"No, the worst thing, worse even than sitting around crying about that inevitable day when my son will leave for college, worse than thinking about whether or not in the meantime to get him those hideous baby shots he probably should have but that some babies die from, worse than the fears I have when I lie awake at 3:00 in the morning (that I won't be able to make enough money and will have to live in a tenement house where the rats will bite our heads while we sleep, or that I will lose my arms in some tragic accident and will have to go to court and diaper my son using only my mouth and feet and the judge won't think I've done a good enough job and put Sam in a foster home), worse even than the fear I feel whenever a car full of teenagers drives past my house going 200 miles an hour on our sleepy little street, worse than thinking about my son being run over by one of those drunken teenagers, or his one day becoming one of those teenagers -- worse than just about anything else is the agonizing issue of how on earth anyone can bring a child into this world knowing full well that he or she is eventually going to have to go through the seventh and eighth grades." -- Anne Lamott, Operating Instructions.

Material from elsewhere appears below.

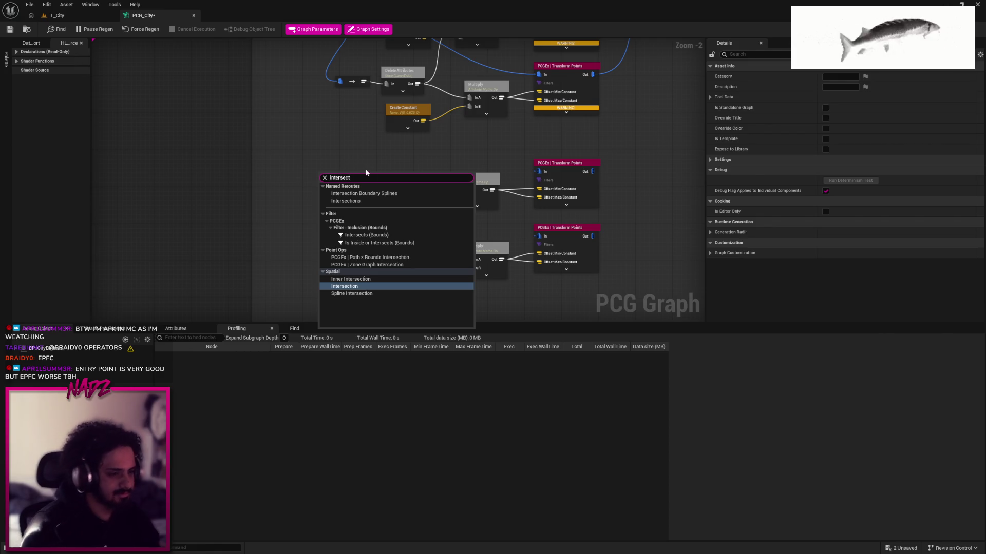
# Place Intersection Boundary Splines where Double Lane Roads was, wiring it to the lower chain and both Transform Points
pyautogui.click(378, 193)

Zygote has a number of years to go before we have to confront this particular horror, but this morning, the MG packed up her stuff and headed out for her first day of middle school. She's only in fifth grade, but in her district, middle school runs from grades 5-8, with the little kids getting thrown in with a bunch of large-breasted hozzles and boys who already have facial hair. The school has done everything it can to assuage parents' fears, keeping the kids apart except for when they enter and leave the building. Still, I am nervous. If I had the power to redo, or just skip, any time in my life, I would probably choose middle school. I don't think I'm unique.
The MG must sense this because she has had tons of anxiety preparing for school. She's worried about remembering her locker combination, changing classes, and getting bullied. And how have we responded to her questions and needs for reassurance? Well, basically, I've flat out lied. I tell her that it will all be okay, and that while it wasn't enjoyable ALL the time, I've always liked school.
What I didn't tell her: it was horrendous. I don't tell her that the mean girls were out of control and that some of the mean girls were supposed best friends. That the boys are still ridiculously babyish, until they're snapping your bra or whispering filthy comments to you. I don't tell her that you are never smart enough or pretty enough or funny enough or skinny enough, and that if you think these things don't matter, your friends and classmates will tell you that you're immature. You will have boobs or you won't. You will have your period or you won't. You will have a first boyfriend or you won't. Neither is preferable because with all of your raging hormones, every option will seem awful and you'll probably hate the world and everyone in it. Melodramatic much? Well, at least she doesn't have to take the bus. I would have to do some of my best PR work yet to put a good spin on that.
I read Queen Bees and Wannabes: Helping Your Daughter Survive Cliques, Gossip, Boyfriends, and Other Realities of Adolescence about a year ago and one of the most important bits of information that I took from that book was to check your baggage at the door. I obviously have my own biases, but I'm trying not to let them influence the MG's experience of middle school. I honestly hope, for her sake and selfishly for mine (I wouldn't sic my preteen self on my worst enemies), that her experience is different from mine and that she thrives.
One day down. 1,459 to go.
And then there's high school.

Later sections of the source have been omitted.